The Heritage Council of Queensland, which reviews applications affecting listed properties across inner suburbs including New Farm, Fortitude Valley and Paddington, has separately noted that photographic evidence submitted to support heritage impact assessments is frequently of inconsistent quality or origin, though it has not published a formal audit of duplicate rates.

The Cost of Getting It Wrong

Duplicate imagery in planning files is not just an administrative irritant. When a site photograph from a South Brisbane warehouse application is resubmitted, unchanged, inside a Kangaroo Point residential proposal — as industry sources describe happening with increasing frequency — the assessment officer cannot confirm current site conditions without a physical inspection. That adds days or weeks to a process already under pressure.

In Singapore, the Government Technology Agency reported a 17 per cent reduction in documentation-related assessment delays in the 18 months following its image-verification rollout, according to figures published in the agency's 2025 annual report.
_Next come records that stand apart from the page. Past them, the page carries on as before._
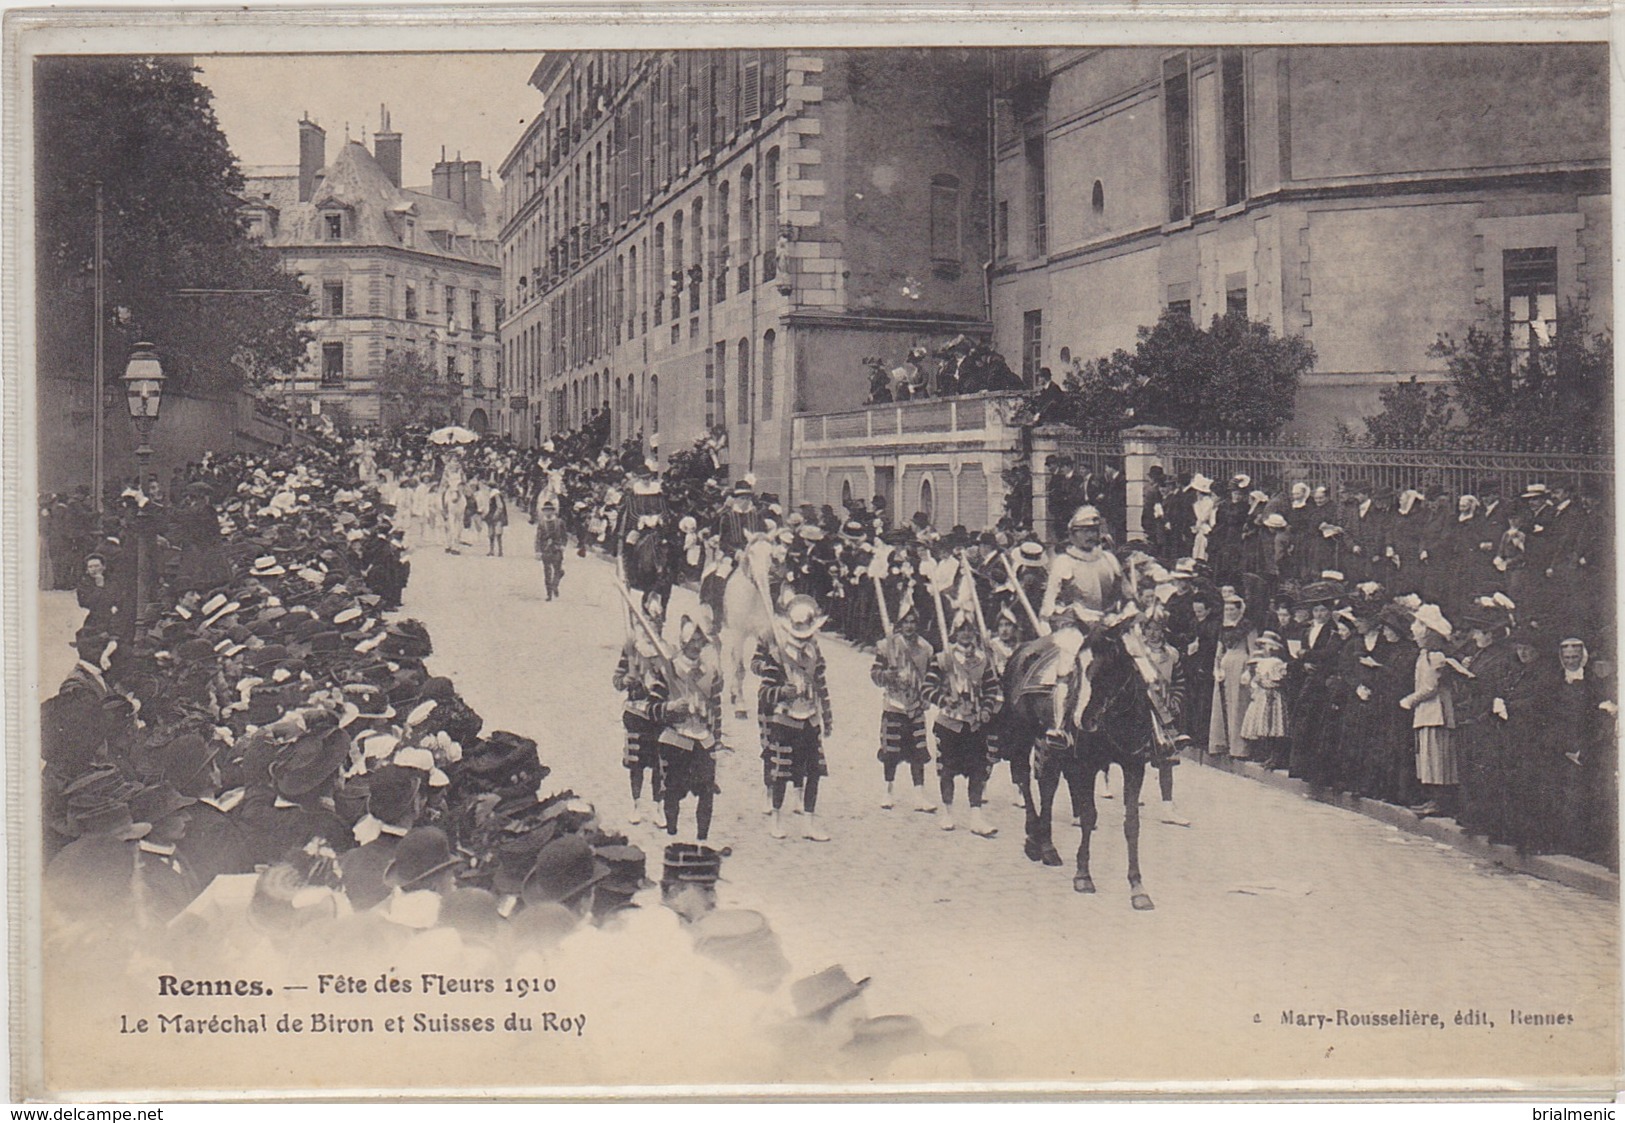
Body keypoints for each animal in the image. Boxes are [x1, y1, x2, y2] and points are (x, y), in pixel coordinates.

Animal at [994, 627, 1163, 910]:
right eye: (1077, 668)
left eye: (1108, 667)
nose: (1083, 719)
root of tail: (1024, 648)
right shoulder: (1086, 766)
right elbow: (1088, 816)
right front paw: (1083, 876)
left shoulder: (1134, 765)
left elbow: (1131, 824)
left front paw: (1137, 887)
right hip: (1023, 734)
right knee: (1024, 778)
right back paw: (1034, 839)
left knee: (1048, 786)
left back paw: (1047, 846)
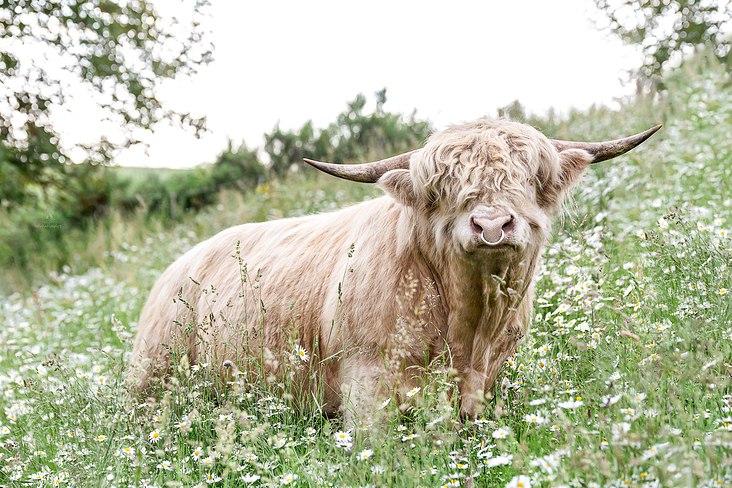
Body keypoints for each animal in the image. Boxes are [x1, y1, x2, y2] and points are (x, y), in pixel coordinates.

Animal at [129, 119, 660, 424]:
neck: (468, 325)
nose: (491, 225)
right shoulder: (367, 383)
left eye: (530, 178)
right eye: (444, 186)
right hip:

Amsterdam's municipal planning authority cited similar efficiency gains in a 2024 report to the city council. Neither comparison is exact — both cities operate under planning frameworks structurally different from Queensland's — but the directional evidence is hard to dismiss.

Brisbane's Digital Strategy 2023–2027, published by council, commits to improving back-end processing for development applications but does not specifically address image-duplication detection. Industry bodies including the Property Council of Australia's Queensland division have pushed for faster digitisation of the assessment pipeline, particularly as Olympic-linked applications multiply across the inner-city and northern corridor.

For applicants, the practical advice from planning consultants operating out of offices along Creek Street and Ann Street in the CBD is consistent: label every photograph with the date taken, the street address and the cardinal direction, and do not reuse images from prior applications without explicit notation. Councils elsewhere have started bouncing files that fail basic metadata standards. Brisbane has not yet formalised that threshold, but the pressure to do so — from its own workload and from the Olympic clock — is building.